Please switch each "table_header" in the material below to "header_row" and write out all the lines again, changing nothing else.

Given information ->
++++

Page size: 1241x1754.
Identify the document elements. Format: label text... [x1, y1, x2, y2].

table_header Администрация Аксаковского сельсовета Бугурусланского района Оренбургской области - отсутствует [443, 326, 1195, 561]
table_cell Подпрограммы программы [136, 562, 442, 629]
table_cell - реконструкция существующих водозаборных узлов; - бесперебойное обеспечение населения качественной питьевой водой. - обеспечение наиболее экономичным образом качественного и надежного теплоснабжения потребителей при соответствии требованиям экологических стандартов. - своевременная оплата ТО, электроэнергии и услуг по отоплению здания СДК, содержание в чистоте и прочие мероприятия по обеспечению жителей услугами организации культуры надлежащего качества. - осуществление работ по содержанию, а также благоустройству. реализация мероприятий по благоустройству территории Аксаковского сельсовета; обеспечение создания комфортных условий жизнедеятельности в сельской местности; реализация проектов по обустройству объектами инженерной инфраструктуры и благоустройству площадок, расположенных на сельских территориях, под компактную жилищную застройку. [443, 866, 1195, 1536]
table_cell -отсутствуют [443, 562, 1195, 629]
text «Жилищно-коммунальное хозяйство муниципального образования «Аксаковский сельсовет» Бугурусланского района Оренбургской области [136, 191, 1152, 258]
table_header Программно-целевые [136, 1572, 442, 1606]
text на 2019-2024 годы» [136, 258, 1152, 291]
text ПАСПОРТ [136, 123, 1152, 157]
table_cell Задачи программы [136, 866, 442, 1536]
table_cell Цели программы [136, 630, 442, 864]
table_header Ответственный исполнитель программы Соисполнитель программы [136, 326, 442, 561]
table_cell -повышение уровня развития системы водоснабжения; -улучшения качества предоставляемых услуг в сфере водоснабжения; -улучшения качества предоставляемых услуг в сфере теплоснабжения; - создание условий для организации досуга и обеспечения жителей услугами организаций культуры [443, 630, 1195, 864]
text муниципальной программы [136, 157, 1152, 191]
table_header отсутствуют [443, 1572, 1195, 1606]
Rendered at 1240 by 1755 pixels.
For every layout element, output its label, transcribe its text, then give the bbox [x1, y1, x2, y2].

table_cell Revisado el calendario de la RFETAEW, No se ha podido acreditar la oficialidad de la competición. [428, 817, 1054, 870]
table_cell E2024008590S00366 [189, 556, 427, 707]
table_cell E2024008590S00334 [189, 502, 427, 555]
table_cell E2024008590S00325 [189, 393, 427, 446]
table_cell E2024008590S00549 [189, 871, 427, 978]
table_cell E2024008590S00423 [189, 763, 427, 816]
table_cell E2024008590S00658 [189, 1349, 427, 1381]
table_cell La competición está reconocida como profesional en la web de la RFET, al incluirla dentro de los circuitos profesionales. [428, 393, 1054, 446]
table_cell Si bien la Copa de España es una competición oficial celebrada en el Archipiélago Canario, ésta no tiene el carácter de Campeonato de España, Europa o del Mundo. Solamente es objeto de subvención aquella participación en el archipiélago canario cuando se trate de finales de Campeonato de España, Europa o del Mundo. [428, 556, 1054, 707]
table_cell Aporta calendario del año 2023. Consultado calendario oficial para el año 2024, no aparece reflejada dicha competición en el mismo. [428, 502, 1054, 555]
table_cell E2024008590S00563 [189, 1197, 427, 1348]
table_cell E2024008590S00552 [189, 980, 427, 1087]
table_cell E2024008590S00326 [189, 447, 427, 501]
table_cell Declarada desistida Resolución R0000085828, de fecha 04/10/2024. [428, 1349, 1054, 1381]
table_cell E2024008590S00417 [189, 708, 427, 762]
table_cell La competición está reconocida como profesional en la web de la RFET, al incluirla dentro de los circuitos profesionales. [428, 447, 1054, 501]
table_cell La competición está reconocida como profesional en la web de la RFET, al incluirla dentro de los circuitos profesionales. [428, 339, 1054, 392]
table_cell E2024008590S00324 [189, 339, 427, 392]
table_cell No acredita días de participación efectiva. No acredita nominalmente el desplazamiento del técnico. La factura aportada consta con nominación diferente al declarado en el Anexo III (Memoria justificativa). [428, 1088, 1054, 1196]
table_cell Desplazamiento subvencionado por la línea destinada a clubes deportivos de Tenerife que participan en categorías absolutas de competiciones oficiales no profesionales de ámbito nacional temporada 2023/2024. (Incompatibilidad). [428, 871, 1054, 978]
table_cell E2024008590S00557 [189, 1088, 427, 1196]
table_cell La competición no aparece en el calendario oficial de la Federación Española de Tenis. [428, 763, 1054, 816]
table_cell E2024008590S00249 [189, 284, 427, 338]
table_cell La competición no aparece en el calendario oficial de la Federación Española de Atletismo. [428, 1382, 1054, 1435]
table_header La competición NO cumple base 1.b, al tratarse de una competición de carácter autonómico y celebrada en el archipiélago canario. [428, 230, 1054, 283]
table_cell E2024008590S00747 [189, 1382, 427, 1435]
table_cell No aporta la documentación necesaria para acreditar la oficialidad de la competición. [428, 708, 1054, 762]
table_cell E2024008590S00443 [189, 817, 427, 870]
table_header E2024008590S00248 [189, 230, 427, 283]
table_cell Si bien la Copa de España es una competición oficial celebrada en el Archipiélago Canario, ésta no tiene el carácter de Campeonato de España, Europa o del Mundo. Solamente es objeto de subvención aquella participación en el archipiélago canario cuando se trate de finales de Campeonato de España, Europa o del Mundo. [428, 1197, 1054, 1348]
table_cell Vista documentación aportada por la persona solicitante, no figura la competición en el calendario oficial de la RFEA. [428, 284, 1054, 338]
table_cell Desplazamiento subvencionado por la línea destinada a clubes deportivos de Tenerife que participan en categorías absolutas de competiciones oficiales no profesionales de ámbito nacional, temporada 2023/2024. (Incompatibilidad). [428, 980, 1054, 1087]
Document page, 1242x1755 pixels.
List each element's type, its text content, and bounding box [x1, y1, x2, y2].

++++

Result of this task ->
Page size: 1241x1754.
Identify the document elements. Format: label text... [x1, y1, x2, y2].

header_row Администрация Аксаковского сельсовета Бугурусланского района Оренбургской области - отсутствует [443, 326, 1195, 561]
table_cell Подпрограммы программы [136, 562, 442, 629]
table_cell - реконструкция существующих водозаборных узлов; - бесперебойное обеспечение населения качественной питьевой водой. - обеспечение наиболее экономичным образом качественного и надежного теплоснабжения потребителей при соответствии требованиям экологических стандартов. - своевременная оплата ТО, электроэнергии и услуг по отоплению здания СДК, содержание в чистоте и прочие мероприятия по обеспечению жителей услугами организации культуры надлежащего качества. - осуществление работ по содержанию, а также благоустройству. реализация мероприятий по благоустройству территории Аксаковского сельсовета; обеспечение создания комфортных условий жизнедеятельности в сельской местности; реализация проектов по обустройству объектами инженерной инфраструктуры и благоустройству площадок, расположенных на сельских территориях, под компактную жилищную застройку. [443, 866, 1195, 1536]
table_cell -отсутствуют [443, 562, 1195, 629]
text «Жилищно-коммунальное хозяйство муниципального образования «Аксаковский сельсовет» Бугурусланского района Оренбургской области [136, 191, 1152, 258]
header_row Программно-целевые [136, 1572, 442, 1606]
text на 2019-2024 годы» [136, 258, 1152, 291]
text ПАСПОРТ [136, 123, 1152, 157]
table_cell Задачи программы [136, 866, 442, 1536]
table_cell Цели программы [136, 630, 442, 864]
header_row Ответственный исполнитель программы Соисполнитель программы [136, 326, 442, 561]
table_cell -повышение уровня развития системы водоснабжения; -улучшения качества предоставляемых услуг в сфере водоснабжения; -улучшения качества предоставляемых услуг в сфере теплоснабжения; - создание условий для организации досуга и обеспечения жителей услугами организаций культуры [443, 630, 1195, 864]
text муниципальной программы [136, 157, 1152, 191]
header_row отсутствуют [443, 1572, 1195, 1606]
Rendered at 1240 by 1755 pixels.
For every layout element, output its label, transcribe its text, then give the bbox [x1, y1, x2, y2].

table_cell Revisado el calendario de la RFETAEW, No se ha podido acreditar la oficialidad de la competición. [428, 817, 1054, 870]
table_cell E2024008590S00366 [189, 556, 427, 707]
table_cell E2024008590S00334 [189, 502, 427, 555]
table_cell E2024008590S00325 [189, 393, 427, 446]
table_cell E2024008590S00549 [189, 871, 427, 978]
table_cell E2024008590S00423 [189, 763, 427, 816]
table_cell E2024008590S00658 [189, 1349, 427, 1381]
table_cell La competición está reconocida como profesional en la web de la RFET, al incluirla dentro de los circuitos profesionales. [428, 393, 1054, 446]
table_cell Si bien la Copa de España es una competición oficial celebrada en el Archipiélago Canario, ésta no tiene el carácter de Campeonato de España, Europa o del Mundo. Solamente es objeto de subvención aquella participación en el archipiélago canario cuando se trate de finales de Campeonato de España, Europa o del Mundo. [428, 556, 1054, 707]
table_cell Aporta calendario del año 2023. Consultado calendario oficial para el año 2024, no aparece reflejada dicha competición en el mismo. [428, 502, 1054, 555]
table_cell E2024008590S00563 [189, 1197, 427, 1348]
table_cell E2024008590S00552 [189, 980, 427, 1087]
table_cell E2024008590S00326 [189, 447, 427, 501]
table_cell Declarada desistida Resolución R0000085828, de fecha 04/10/2024. [428, 1349, 1054, 1381]
table_cell E2024008590S00417 [189, 708, 427, 762]
table_cell La competición está reconocida como profesional en la web de la RFET, al incluirla dentro de los circuitos profesionales. [428, 447, 1054, 501]
table_cell La competición está reconocida como profesional en la web de la RFET, al incluirla dentro de los circuitos profesionales. [428, 339, 1054, 392]
table_cell E2024008590S00324 [189, 339, 427, 392]
table_cell No acredita días de participación efectiva. No acredita nominalmente el desplazamiento del técnico. La factura aportada consta con nominación diferente al declarado en el Anexo III (Memoria justificativa). [428, 1088, 1054, 1196]
table_cell Desplazamiento subvencionado por la línea destinada a clubes deportivos de Tenerife que participan en categorías absolutas de competiciones oficiales no profesionales de ámbito nacional temporada 2023/2024. (Incompatibilidad). [428, 871, 1054, 978]
table_cell E2024008590S00557 [189, 1088, 427, 1196]
table_cell La competición no aparece en el calendario oficial de la Federación Española de Tenis. [428, 763, 1054, 816]
table_cell E2024008590S00249 [189, 284, 427, 338]
table_cell La competición no aparece en el calendario oficial de la Federación Española de Atletismo. [428, 1382, 1054, 1435]
header_row La competición NO cumple base 1.b, al tratarse de una competición de carácter autonómico y celebrada en el archipiélago canario. [428, 230, 1054, 283]
table_cell E2024008590S00747 [189, 1382, 427, 1435]
table_cell No aporta la documentación necesaria para acreditar la oficialidad de la competición. [428, 708, 1054, 762]
table_cell E2024008590S00443 [189, 817, 427, 870]
header_row E2024008590S00248 [189, 230, 427, 283]
table_cell Si bien la Copa de España es una competición oficial celebrada en el Archipiélago Canario, ésta no tiene el carácter de Campeonato de España, Europa o del Mundo. Solamente es objeto de subvención aquella participación en el archipiélago canario cuando se trate de finales de Campeonato de España, Europa o del Mundo. [428, 1197, 1054, 1348]
table_cell Vista documentación aportada por la persona solicitante, no figura la competición en el calendario oficial de la RFEA. [428, 284, 1054, 338]
table_cell Desplazamiento subvencionado por la línea destinada a clubes deportivos de Tenerife que participan en categorías absolutas de competiciones oficiales no profesionales de ámbito nacional, temporada 2023/2024. (Incompatibilidad). [428, 980, 1054, 1087]
Document page, 1242x1755 pixels.
List each element's type, its text content, and bounding box [x1, y1, x2, y2].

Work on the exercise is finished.